In terms of a Christian response, let me get a little aggressive here.  I do sometimes listen to or read secular advice-givers, because I am interested in expanding my understanding of the pain and loneliness in our country.  However, I think it is dangerous and very close to being wrong for a Christian to consistently heed the, “wisdom,” of a non-Christian adviser, even if that adviser seems to have a conservative philosophy (in other words, do NOT let Dr. Phil tell you how to live!).  It is submission to worldly wisdom rather than godly wisdom, and it subtly alters your morality from the joyful obedience of the Christian to the lazy humanism of the American public.

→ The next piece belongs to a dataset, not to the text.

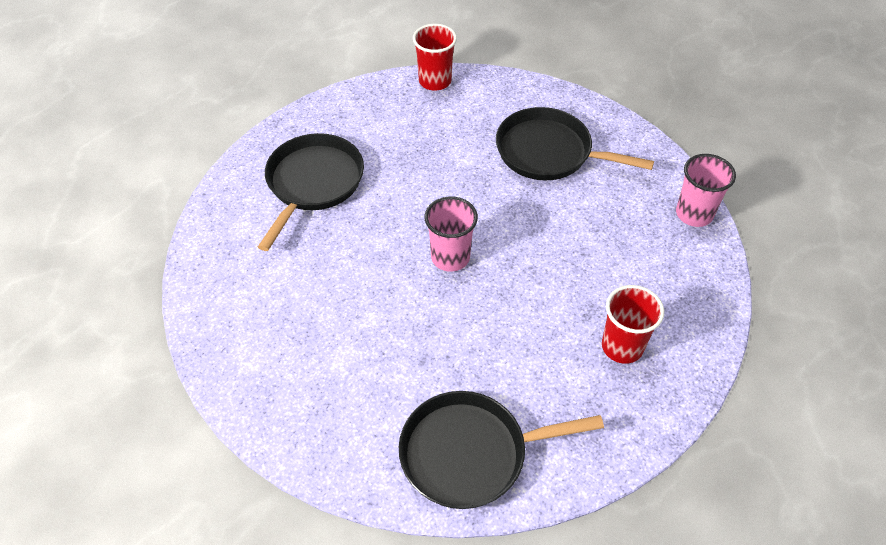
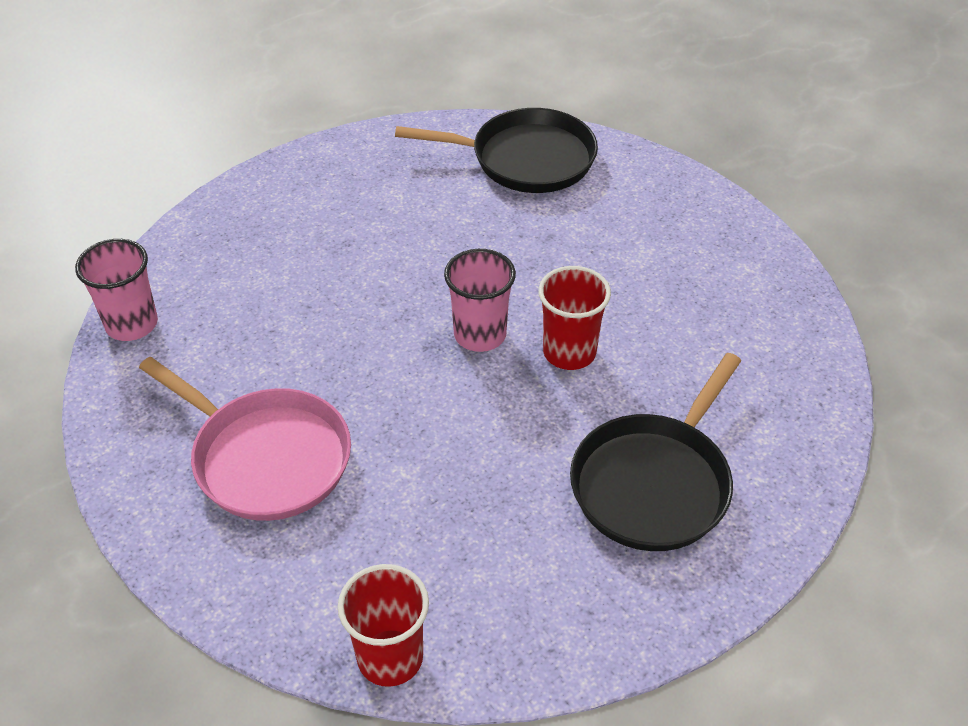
camera: 165 degrees left, 5 degrees down
black pan [496,107,654,180] -> pink pan [139,357,351,521]
red cup [602,285,664,364] -> red cup moved to [538,266,611,370]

When you come to an important moral decision, will Christ guide your footsteps, or will Oprah whisper in your ear?  Will you worry more about your child receiving right guidance through discipline, or self-esteem through constant affirmation?  Will you confess sin, or share how your mother ruined your life?  Do your kids need a friend or a father?  Will you honor godly leaders or will you join a church that makes you feel more at home and less judged?

Christian, don’t listen to secular advisers in the area of morality.  Don’t hold them up as examples for your kids.  Don’t share their pseudo-psychology, however philosophically conservative, if it isn’t based on the truth of the Gospel.  Don’t treat those whose goals are different as though they are close allies.

We as Christians must reject false advisers if we desire to proclaim the separate uniqueness of a Gospel-centered worldview to a culture too lazy to know the difference.